Le message principal de la visite de Wen était que le PCC renforcerait la stabilité du PTC par une relation bilatérale globale axée sur l'expansion de l'engagement économique. En pratique, la recherche des objectifs du Xiaokang et la sécurisation de liens commerciaux bilatéraux solides ont abouti à la création de connexions locales étroites entre la province du Hamgyong-buk-do en Corée du Nord et la province du Jilin en Chine. La relation symbiotique qui existe entre ces deux provinces frontalières peut être caractérisée comme « Ham-Ji » – une zone sous-régionale où la frontière est relativement poreuse et facilite les activités de type mécanisme d'adaptation dans les marchés naissants de la RPDC.

Étant donné que l'engagement économique de la Chine avec la Corée du Nord n'est pas directement lié aux activités de dénucléarisation de la RPDC, Pyongyang bénéficie actuellement des avantages de ses interactions économiques avec la Chine sans pression pour satisfaire aux obligations immédiates des accords des pourparlers à six. En un sens, la politique de Pékin envers la Corée du Nord a évolué pour devenir une version chinoise de la « Sunshine Policy » initiée par l'ancien président sud-coréen Kim Dae-jung et poursuivie par son successeur Roh Moo-hyun.

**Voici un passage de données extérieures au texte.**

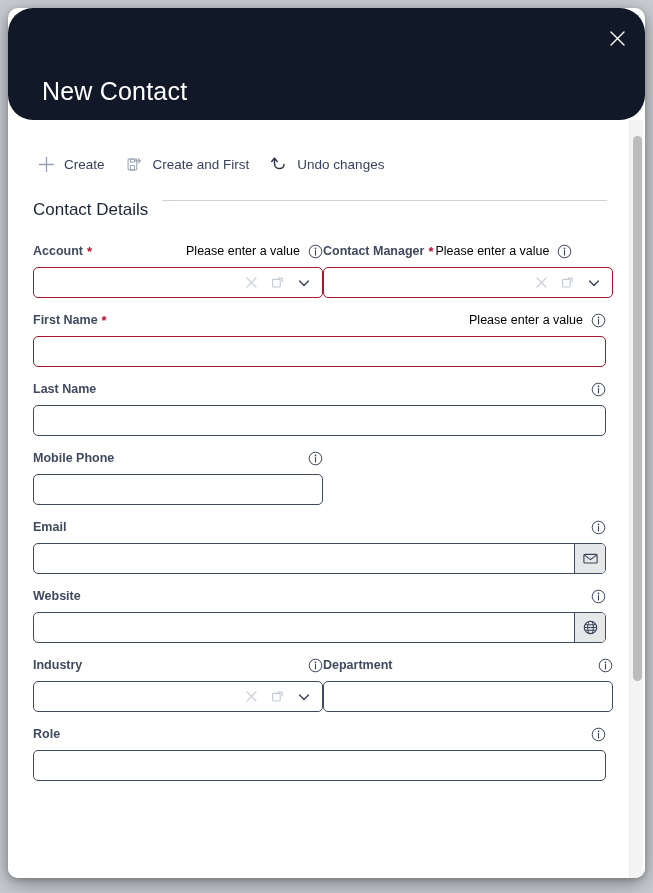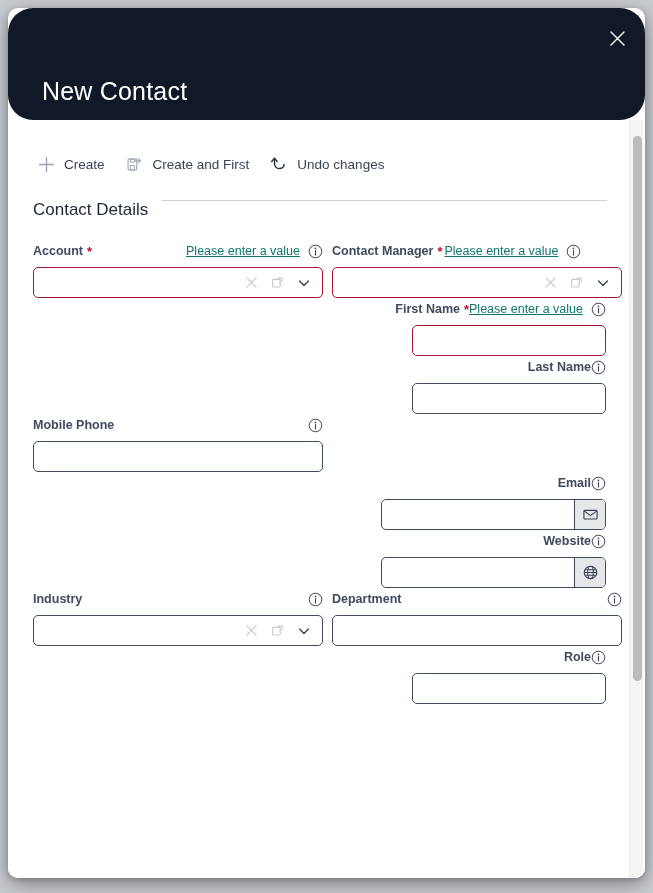--- a/index.html
+++ b/index.html
@@ -123,8 +123,7 @@
   }
   .row {
     display: flex;
-    gap: 9px;
-    margin-bottom: 0;
+    margin-bottom: 11px;
   }
   .field { display: flex; flex-direction: column; }
   .field.half { width: 290px; flex: 0 0 290px; }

Le régime de sanctions actuel contre la Corée du Nord n'interdit pas en réalité une grande partie des activités commerciales et des liens économiques dans lesquels la Chine est engagée. Dans le langage unique de l'ONU, les résolutions 1874 et 1718 du Conseil de sécurité n'interdisent pas aux États membres de s'engager dans des activités de développement économique et humanitaires en Corée du Nord, ce qui est la manière dont Pékin caractérise ses interactions économiques. En pratique, alors que les sanctions financières continuent de dominer l'approche de Washington pour traiter avec Pyongyang, les entreprises d'État et les entreprises privées de la RPC approfondissent leurs interactions avec les sociétés commerciales d'État de la RPDC.

Implications pour Séoul et Washington

Premièrement, la Chine a réalisé des progrès significatifs sur la voie du PCC-PTC et a renforcé la stabilité nord-coréenne. Les accords anodins de « formation, tourisme et développement » sino-coréens signés par le Premier ministre Wen lors de sa visite à Pyongyang en octobre 2009 facilitent une multitude d'accords de suivi. Le 30 juillet, l'ambassadeur de la RPC Liu Hongcai et le ministre du Commerce extérieur de la RPDC Ri Ryong-nam ont signé un accord de coopération économique et technique. Peu après, le conseiller spécial pour la non-prolifération et le contrôle des armements Robert Einhorn s'est rendu à Séoul pour solliciter la coopération sud-coréenne dans la mise en œuvre des sanctions contre l'Iran et discuter des « nouvelles » sanctions contre la RPDC. L'intensification de la relation économique et politique PCC-PTC soulève de sérieuses questions quant à l'efficacité des sanctions contre la RPDC.

Deuxièmement, l'évolution de la politique chinoise envers la Corée du Nord constitue l'un des deux piliers de son approche d'une « péninsule coréenne équilibrée ». Il est très peu probable que la Chine dévie de cette approche et choisisse une Corée plutôt que l'autre – même en cas de future provocation de la RPDC. L'incident de Cheonan crée un dangereux précédent où la Corée du Nord a échappé à une réponse militaire directe de la Corée du Sud et à la pression de Pékin.

Troisièmement, le partenariat croissant PCC-PTC a lieu alors que Washington met en œuvre les sanctions financières existantes et « nouvelles » contre la RPDC. Une conséquence involontaire de cet outil politique est que la Corée du Nord devient de plus en plus dépendante de la Chine pendant un processus de succession accéléré de la direction de la RPDC.■


John S. Park est chercheur principal à l'United States Institute of Peace.

Discutants

Jaewoo Choo (Université Kyunghee)

Sang-Yoon Ma (Université catholique de Corée)

Timothy R. Rich (candidat au doctorat de l'Université de l'Indiana)

Seong-Ho Sheen (Université nationale de Séoul)

Ho Yeol Yoo (Université de Corée)

*Ce texte est une traduction par IA d'un original rédigé en coréen. Certaines traductions ou nuances peuvent être inexactes.